The covenants and agreements are specified in this Guaranty shall obligate, and inure to the benefit of, Guarantor and Obligee, respectively, and their successors and assigns, as the case may be. Obligee and Guarantor have agreed to the use of the particular language in this Guaranty, and any questions of doubtful interpretation shall not be resolved by any rule of construction providing for interpretation against the person who causes any uncertainty to exist or against the draftsman of this Guaranty. This Guaranty shall be governed by, and construed in accordance with, the laws of the State of Nevada.
If any provision of this Guaranty is determined or deemed to be invalid by reason of the operation of any law or interpretation placed thereon by any court, this Guaranty shall be construed as not containing such provision, and any and all other provisions of this Guaranty which are otherwise lawful shall remain in complete force and effect, and to this end, the provisions of this Guaranty are declared to be severable.

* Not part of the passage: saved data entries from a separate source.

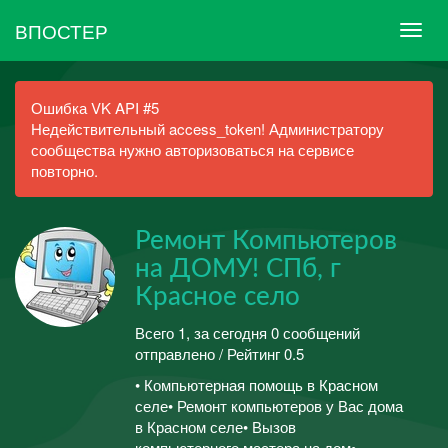
ВПОСТЕР
Ошибка VK API #5
Недействительный access_token! Администратору
сообщества нужно авторизоваться на сервисе
повторно.
Ремонт Компьютеров
на ДОМУ! СПб, г
Красное село
Всего 1, за сегодня 0 сообщений
отправлено / Рейтинг 0.5
• Компьютерная помощь в Красном
селе• Ремонт компьютеров у Вас дома
в Красном селе• Вызов
компьютерного мастера на дом•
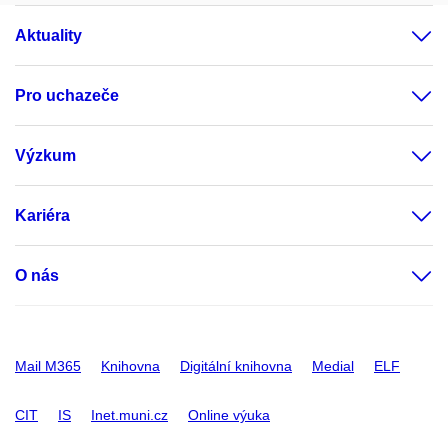
Aktuality
Pro uchazeče
Výzkum
Kariéra
O nás
Mail M365
Knihovna
Digitální knihovna
Medial
ELF
CIT
IS
Inet.muni.cz
Online výuka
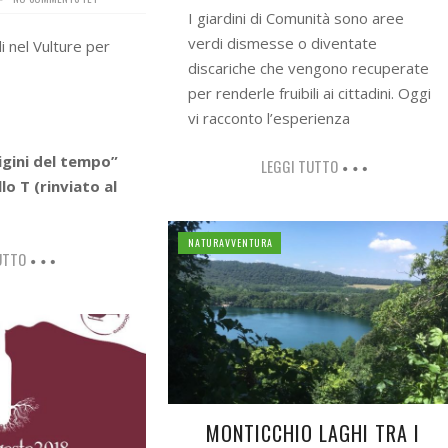
I giardini di Comunità sono aree
verdi dismesse o diventate
i nel Vulture per
discariche che vengono recuperate
per renderle fruibili ai cittadini. Oggi
vi racconto l’esperienza
igini del tempo”
LEGGI TUTTO
lo T (rinviato al
NATURAVVENTURA
UTTO
MONTICCHIO LAGHI TRA I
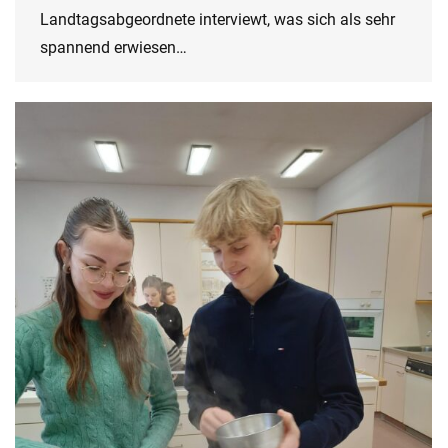
Landtagsabgeordnete interviewt, was sich als sehr
spannend erwiesen…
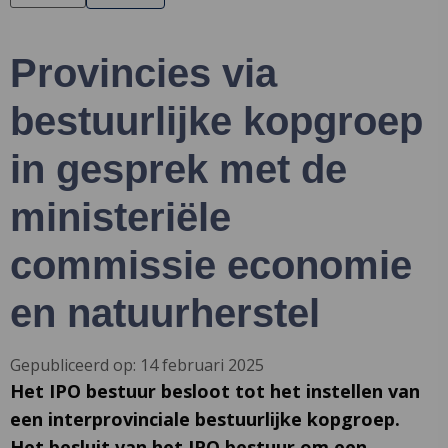
Provincies via
bestuurlijke kopgroep
in gesprek met de
ministeriële
commissie economie
en natuurherstel
Gepubliceerd op: 14 februari 2025
Het IPO bestuur besloot tot het instellen van
een interprovinciale bestuurlijke kopgroep.
Het besluit van het IPO bestuur om een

Guarantor agrees to take any and all action which is necessary or appropriate to execute and discharge the responsibilities and obligations of Guarantor created pursuant to the provisions of this Guaranty and to further effectuate and carry out the intents and purposes of this Guaranty.
BY EXECUTING THIS GUARANTY, GUARANTOR REPRESENTS AND WARRANTS THAT (a) GUARANTOR HAS READ OR CAUSED TO BE READ, AS THE CASE MAY BE, THIS GUARANTY; (b) HAS HAD AN OPPORTUNITY TO REVIEW THIS GUARANTY WITH COUNSEL OF CHOICE OF GUARANTOR BEFORE SIGNING AND DELIVERING THIS GUARANTY; (c) UNDERSTANDS AND CONSENTS TO ALL OF THE PROVISIONS OF THIS GUARANTY; (d) APPROVES THIS GUARANTY IN ALL PARTICULARS; (e) GUARANTOR AGREES, ACKNOWLEDGES AND UNDERSTANDS THIS GUARANTY WILL BE EFFECTIVE AND, THEREFORE, OBLIGATE GUARANTOR, IMMEDIATELY UPON THE SIGNING OF THIS GUARANTY BY XXXXXXXXX AND (f) CONSENTS TO THE RIGHTS, DUTIES, OBLIGATIONS AND RESPONSIBILITIES IMPOSED UPON GUARANTOR AS SPECIFIED IN THIS GUARANTY.
IN WITNESS WHEREOF, Xxxxxxxxx, has executed this Guaranty effective March 5, 2015.